──────── Data

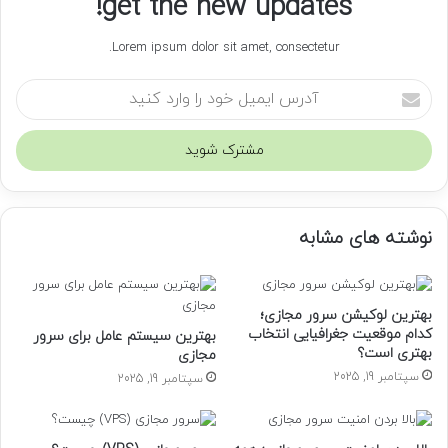
get the new updates!
Lorem ipsum dolor sit amet, consectetur.
آ
د
ر
س
ا
ی
م
نوشته های مشابه
ی
ل
خ
و
بهترین لوکیشن سرور مجازی؛
د
کدام موقعیت جغرافیایی انتخاب
بهترین سیستم عامل برای سرور
ر
بهتری است؟
مجازی
ا
سپتامبر 19, 2025
سپتامبر 19, 2025
و
ا
ر
د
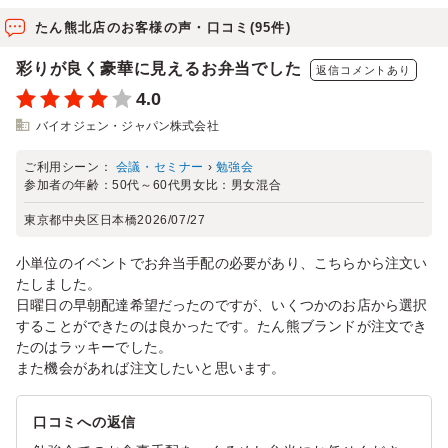
たん熊北店のお客様の声・口コミ(95件)
彩りが良く豪華に見えるお弁当でした
返信コメントあり
4.0
バイオジェン・ジャパン株式会社
ご利用シーン：
会議・セミナー
›
勉強会
参加者の年齢：
50代～60代
男女比：
男女混合
東京都中央区日本橋
2026/07/27
小単位のイベントでお弁当手配の必要があり、こちらから注文い
たしました。
日曜日の早朝配達希望だったのですが、いくつかのお店から選択
することができたのは良かったです。たん熊ブランドが注文でき
たのはラッキーでした。
また機会があれば注文したいと思います。
口コミへの返信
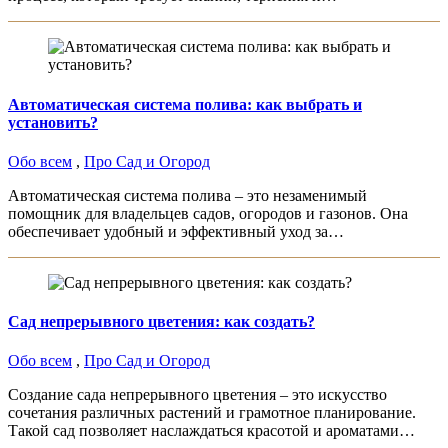
Автоматическая система полива: как выбрать и
установить?
Обо всем
,
Про Сад и Огород
Автоматическая система полива – это незаменимый
помощник для владельцев садов, огородов и газонов. Она
обеспечивает удобный и эффективный уход за…
Сад непрерывного цветения: как создать?
Обо всем
,
Про Сад и Огород
Создание сада непрерывного цветения – это искусство
сочетания различных растений и грамотное планирование.
Такой сад позволяет наслаждаться красотой и ароматами…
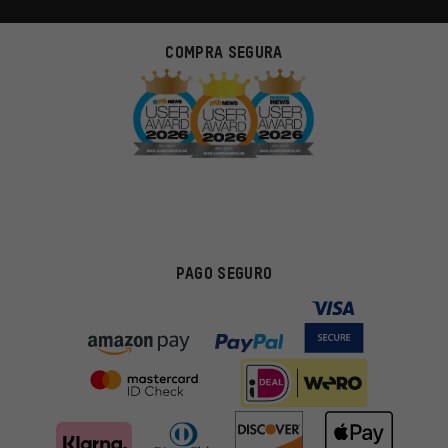
COMPRA SEGURA
PAGO SEGURO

────────────────

** Assignment **
Return each line of the data where the word "полива" appears.

** Response to this exercise **
Автоматическая система полива: как выбрать и
Автоматическая система полива – это незаменимый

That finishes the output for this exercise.